Indian activist reaches plea deal over Dakota Access riot charges

Two years after Oklahomans joined thousands of others in protesting the Dakota Access oil pipeline in North Dakota, one of the American Indian activists has reached a plea deal on charges of inciting a riot.

Chase Iron Eyes will avoid jail time after the plea deal resulted in the charge being reduced to disorderly conduct.  Even then, he was still defiant on the pipeline and what he and thousands of others did over a nearly two-year period.

“The world should know that it’s legally impossible for me and other Native people to trespass on treaty land, and I never started a riot,” Iron Eyes said Tuesday. “I and the water protectors are not terrorists.”

A judge still has to sign off on the deal which will put Iron Eyes on one year of probation and result in $1,850 in fines and fees. His attorneys called it a “major victory” while prosecutors didn’t comment.

“Now I can be with my family and continue defending the sovereignty of my people,” said Iron Eyes, an attorney with the Lakota People’s Law Project. “This will allow me to keep working nonstop to protect First Amendment, human and Native rights.”

Iron Eyes could have faced five years in prison if convicted of the felony riot charge filed after a February 2017 incident in which he and 73 others were arrested after erecting teepees on disputed land. Authorities said the land was owned by Texas-based pipeline developer Energy Transfer Partners. Protesters said they were peacefully assembling on land they believe rightfully belongs to American Indians under old treaties.

“Water protectors” is what members of the Standing Rock Sioux and others dubbed themselves as they opposed the $3.8 billion pipeline to move North Dakota oil under the tribe’s Missouri River water supply and through South Dakota and Iowa to a shipping point in Illinois.
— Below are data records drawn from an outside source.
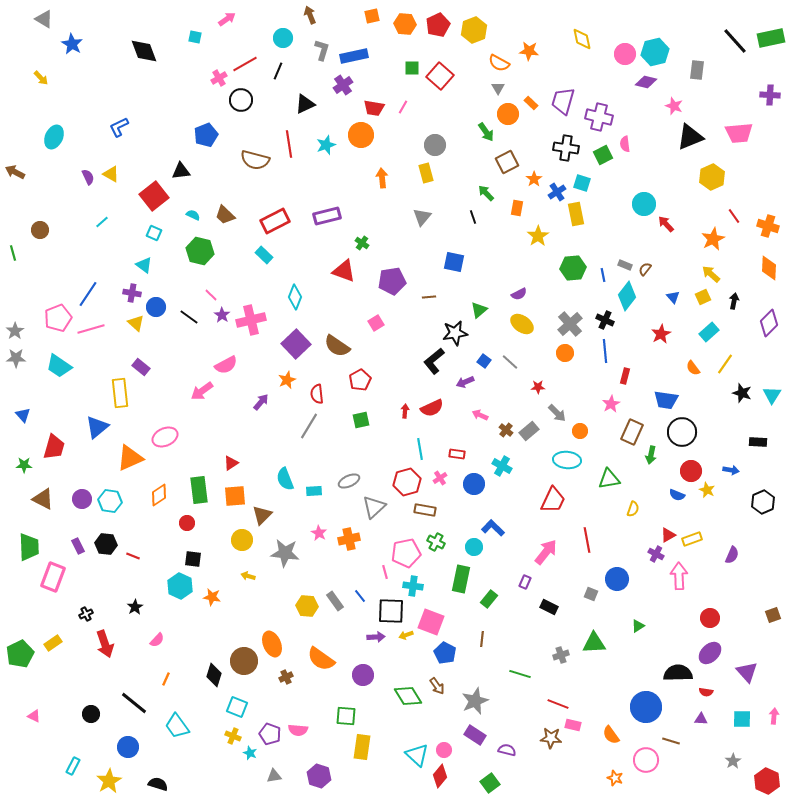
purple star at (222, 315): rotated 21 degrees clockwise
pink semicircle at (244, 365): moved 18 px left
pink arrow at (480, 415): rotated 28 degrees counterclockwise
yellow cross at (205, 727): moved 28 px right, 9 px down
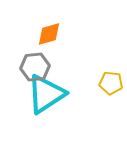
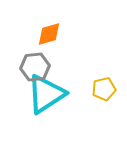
yellow pentagon: moved 7 px left, 6 px down; rotated 20 degrees counterclockwise
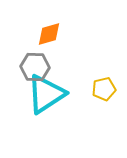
gray hexagon: rotated 8 degrees clockwise
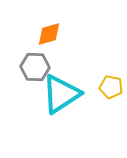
yellow pentagon: moved 7 px right, 2 px up; rotated 25 degrees clockwise
cyan triangle: moved 15 px right
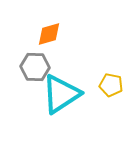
yellow pentagon: moved 2 px up
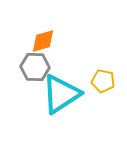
orange diamond: moved 6 px left, 7 px down
yellow pentagon: moved 8 px left, 4 px up
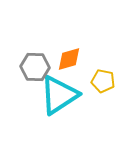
orange diamond: moved 26 px right, 18 px down
cyan triangle: moved 2 px left, 1 px down
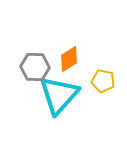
orange diamond: rotated 16 degrees counterclockwise
cyan triangle: rotated 15 degrees counterclockwise
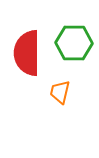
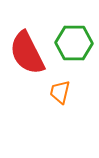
red semicircle: rotated 27 degrees counterclockwise
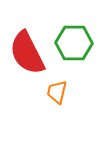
orange trapezoid: moved 3 px left
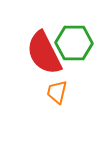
red semicircle: moved 17 px right
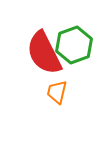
green hexagon: moved 2 px down; rotated 21 degrees counterclockwise
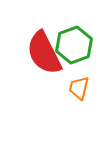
orange trapezoid: moved 22 px right, 4 px up
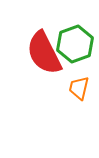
green hexagon: moved 1 px right, 1 px up
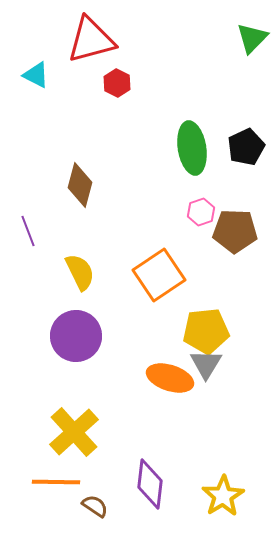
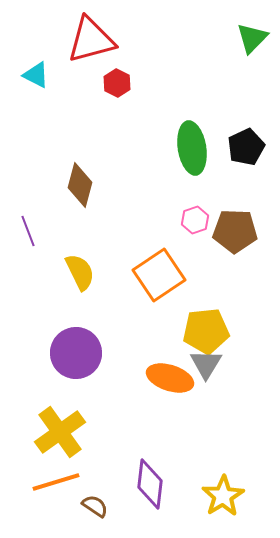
pink hexagon: moved 6 px left, 8 px down
purple circle: moved 17 px down
yellow cross: moved 14 px left; rotated 6 degrees clockwise
orange line: rotated 18 degrees counterclockwise
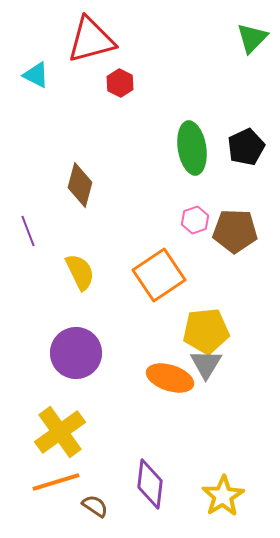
red hexagon: moved 3 px right
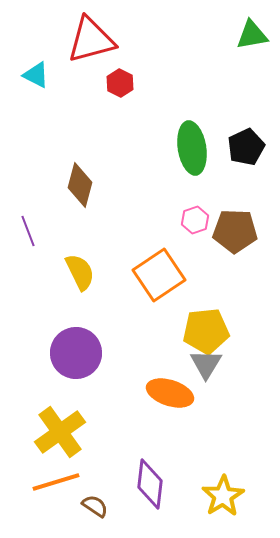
green triangle: moved 3 px up; rotated 36 degrees clockwise
orange ellipse: moved 15 px down
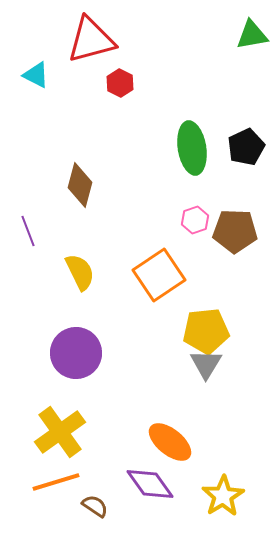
orange ellipse: moved 49 px down; rotated 21 degrees clockwise
purple diamond: rotated 42 degrees counterclockwise
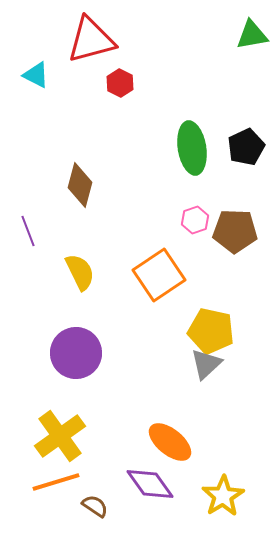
yellow pentagon: moved 5 px right; rotated 18 degrees clockwise
gray triangle: rotated 16 degrees clockwise
yellow cross: moved 4 px down
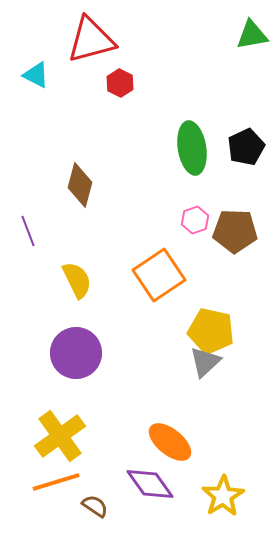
yellow semicircle: moved 3 px left, 8 px down
gray triangle: moved 1 px left, 2 px up
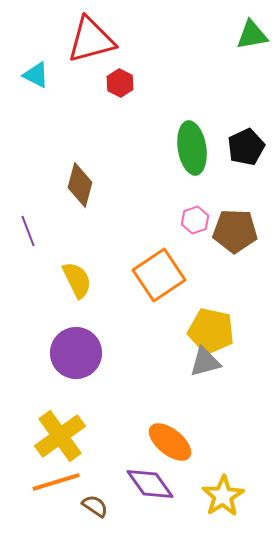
gray triangle: rotated 28 degrees clockwise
Thousands of opponents who worried about environmental harm gathered in encampments near the Standing Rock Reservation in 2016 and early 2017 to protest the pipeline that ETP maintains is safe. Some of them clashed with police, resulting in 761 arrests in a six-month span. The pipeline began operating in June 2017, but Standing Rock and three other tribes are still fighting in federal court to try to shut it down.